For independent, rural hospitals, coronavirus may pose an existential threat. Udow-Phillips explains.
The COVID-19 pandemic has had a devastating impact on the healthcare system across the United States, and rural hospitals in Michigan are no exception.
In the Bridge MI article “Rural Michigan hospitals say coronavirus may soon force some to close,” Marianne Udow-Phillips, executive director of the Center for Health and Research Transformation at the University of Michigan, describes the thin cash margins of independent, rural hospitals and why they’re so vulnerable during this coronavirus epidemic.
To slow the spread of the virus, elective surgeries and procedures have been canceled, which has a huge impact on hospital bottom lines.

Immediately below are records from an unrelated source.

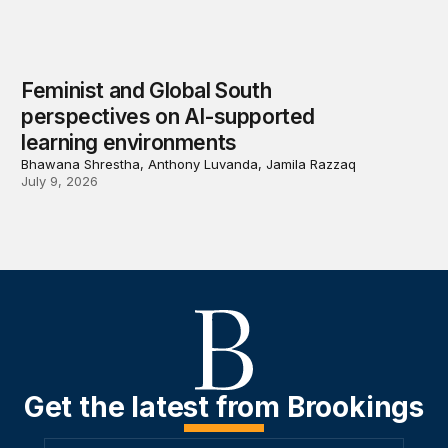
Feminist and Global South
perspectives on AI-supported
learning environments
Bhawana Shrestha, Anthony Luvanda, Jamila Razzaq
July 9, 2026
Get the latest from Brookings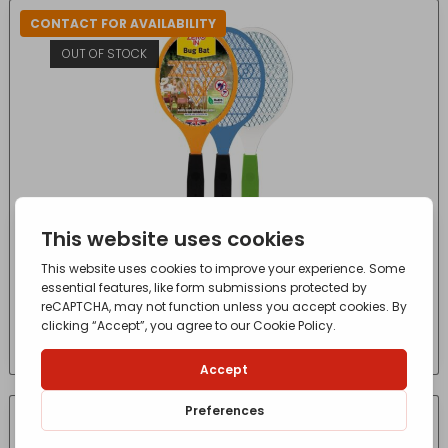
CONTACT FOR AVAILABILITY
OUT OF STOCK
Zero In Bug Bat
£
6.15
- incl. VAT
(Inc VAT)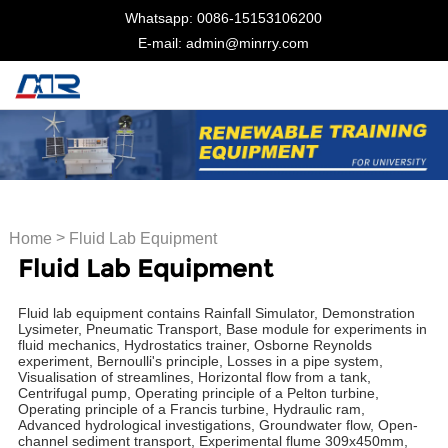
Whatsapp: 0086-15153106200
E-mail: admin@minrry.com
>
Home
Fluid Lab Equipment
Fluid Lab Equipment
Fluid lab equipment contains Rainfall Simulator, Demonstration
Lysimeter, Pneumatic Transport, Base module for experiments in
fluid mechanics, Hydrostatics trainer, Osborne Reynolds
experiment, Bernoulli's principle, Losses in a pipe system,
Visualisation of streamlines, Horizontal flow from a tank,
Centrifugal pump, Operating principle of a Pelton turbine,
Operating principle of a Francis turbine, Hydraulic ram,
Advanced hydrological investigations, Groundwater flow, Open-
channel sediment transport, Experimental flume 309x450mm,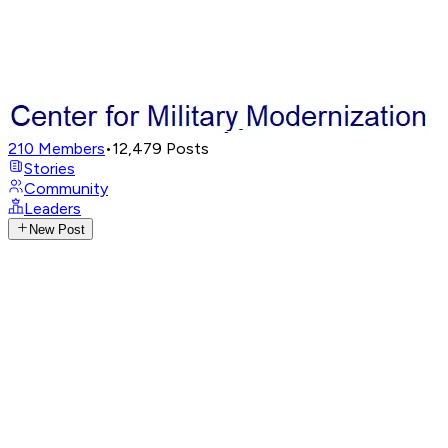
210
Members
•
12,479
Posts
Stories
Community
Leaders
New Post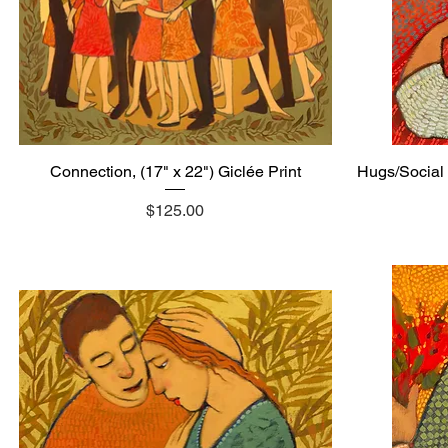
Connection, (17" x 22") Giclée Print
Quick View
Hugs/Social 
Price
$125.00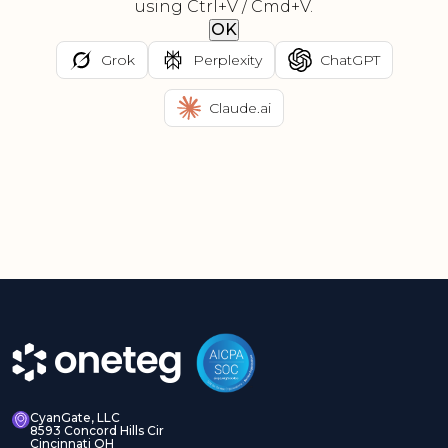
using Ctrl+V / Cmd+V.
OK
Grok
Perplexity
ChatGPT
Claude.ai
CyanGate, LLC
8593 Concord Hills Cir
Cincinnati OH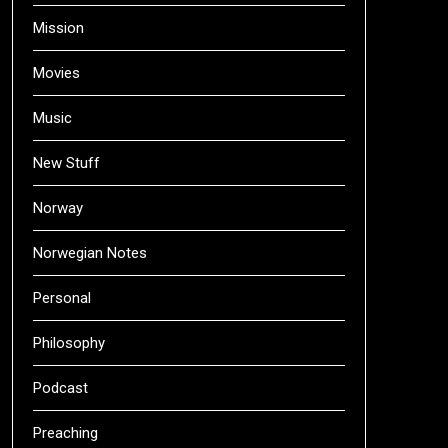
Mission
Movies
Music
New Stuff
Norway
Norwegian Notes
Personal
Philosophy
Podcast
Preaching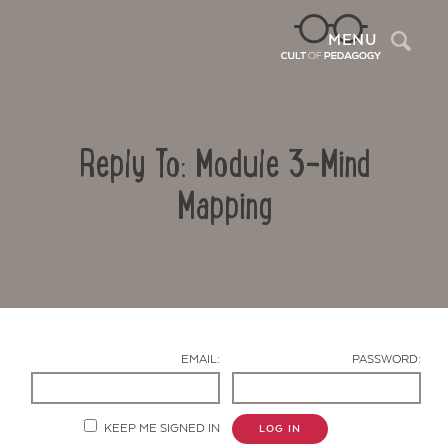
Sea
MENU
Reply To: Module 3-Mind
Mapping
Contact Us
EMAIL:
PASSWORD:
KEEP ME SIGNED IN
LOG IN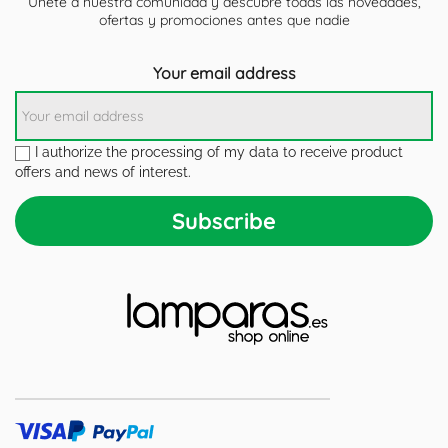
Únete a nuestra comunidad y descubre todas las novedades,
ofertas y promociones antes que nadie
Your email address
I authorize the processing of my data to receive product
offers and news of interest.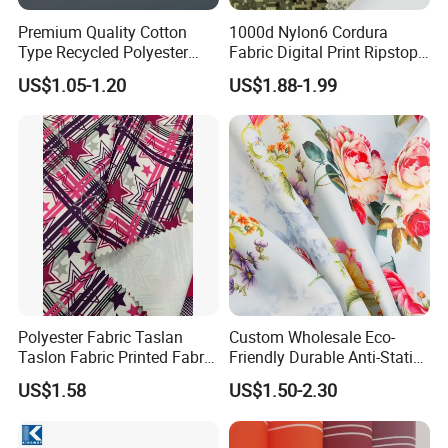
Premium Quality Cotton
1000d Nylon6 Cordura
Type Recycled Polyester
Fabric Digital Print Ripstop
Staple Fiber for Spinning
Oxford Fabric for Backpack
US$1.05-1.20
US$1.88-1.99
Polyester Fabric Taslan
Custom Wholesale Eco-
Taslon Fabric Printed Fabric
Friendly Durable Anti-Static
Milky Coated Fabric Wr
Breathable Nylon Polyester
US$1.58
US$1.50-2.30
Elastic Digital Printed Plain
Fabric for Sport Down
Jacket Coat Dress Garment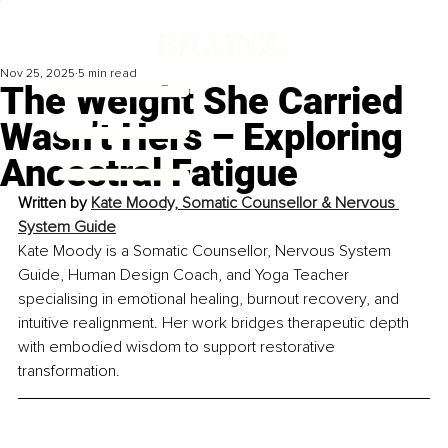
Nov 25, 2025
5 min read
The Weight She Carried
Wasn’t Hers – Exploring
Ancestral Fatigue
Written by 
Kate Moody, Somatic Counsellor & Nervous 
System Guide
Kate Moody is a Somatic Counsellor, Nervous System 
Guide, Human Design Coach, and Yoga Teacher 
specialising in emotional healing, burnout recovery, and 
intuitive realignment. Her work bridges therapeutic depth 
with embodied wisdom to support restorative 
transformation.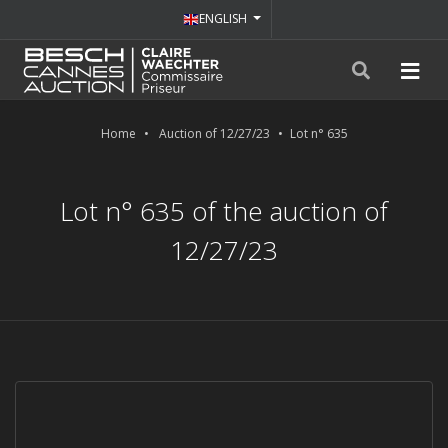
ENGLISH
Home
Auction of 12/27/23
Lot n° 635
Lot n° 635 of the auction of
12/27/23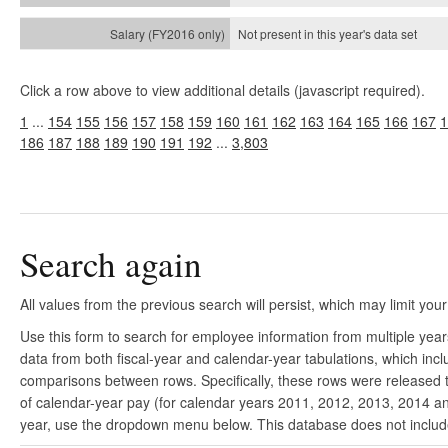
Not present in this year's
data set
Click a row above to view additional details (javascript required).
1
...
154
155
156
157
158
159
160
161
162
163
164
165
166
167
1
186
187
188
189
190
191
192
...
3,803
Search again
All values from the previous search will persist, which may limit your
Use this form to search for employee information from multiple yea
data from both fiscal-year and calendar-year tabulations, which in
comparisons between rows. Specifically, these rows were released to
of calendar-year pay (for calendar years 2011, 2012, 2013, 2014 and
year, use the dropdown menu below. This database does not include 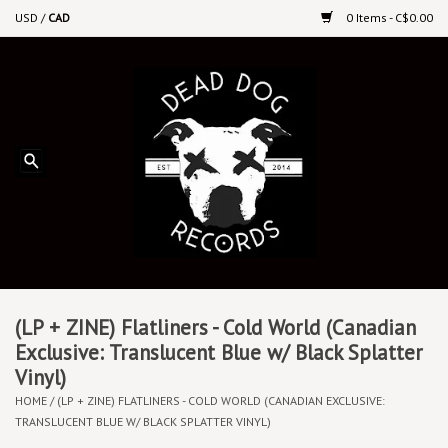
USD
/
CAD
0 Items - C$0.00
Home
Upcoming Releases
Recent New Releases
DEEP DISCOUNT VINYL
Vinyl By Genre
(LP + ZINE) Flatliners - Cold World (Canadian
Exclusive: Translucent Blue w/ Black Splatter
Vinyl)
CDs
HOME
/
(LP + ZINE) FLATLINERS - COLD WORLD (CANADIAN EXCLUSIVE:
TRANSLUCENT BLUE W/ BLACK SPLATTER VINYL)
Cassettes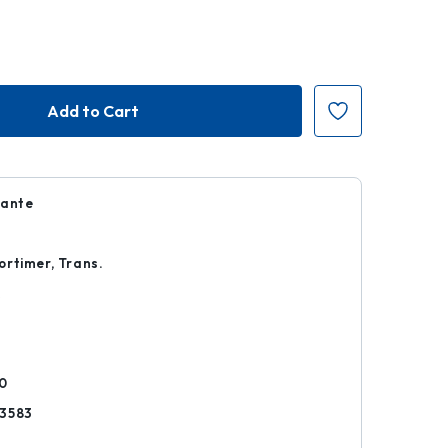
Dante
rtimer, Trans.
k
0
3583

“All hospitals are challenged,” says Udow-Phillips, a national health policy expert and a lecturer at the University of Michigan’s School of Public Health and Ford School of Public Policy.
“But rural hospitals have huge cash issues. They have very thin if any cash margin, so they don’t have what they need to weather the ups and downs.”
Udow-Phillips says she’s “worried about whether many of our rural hospitals will be able to weather this for any period of time.”
Alan Morgan, head of the National Rural Health Association expressed the same sentiment. “If we’re not able to address the short-term cash needs of rural hospitals, we’re going to see hundreds of rural hospitals close before this crisis ends.”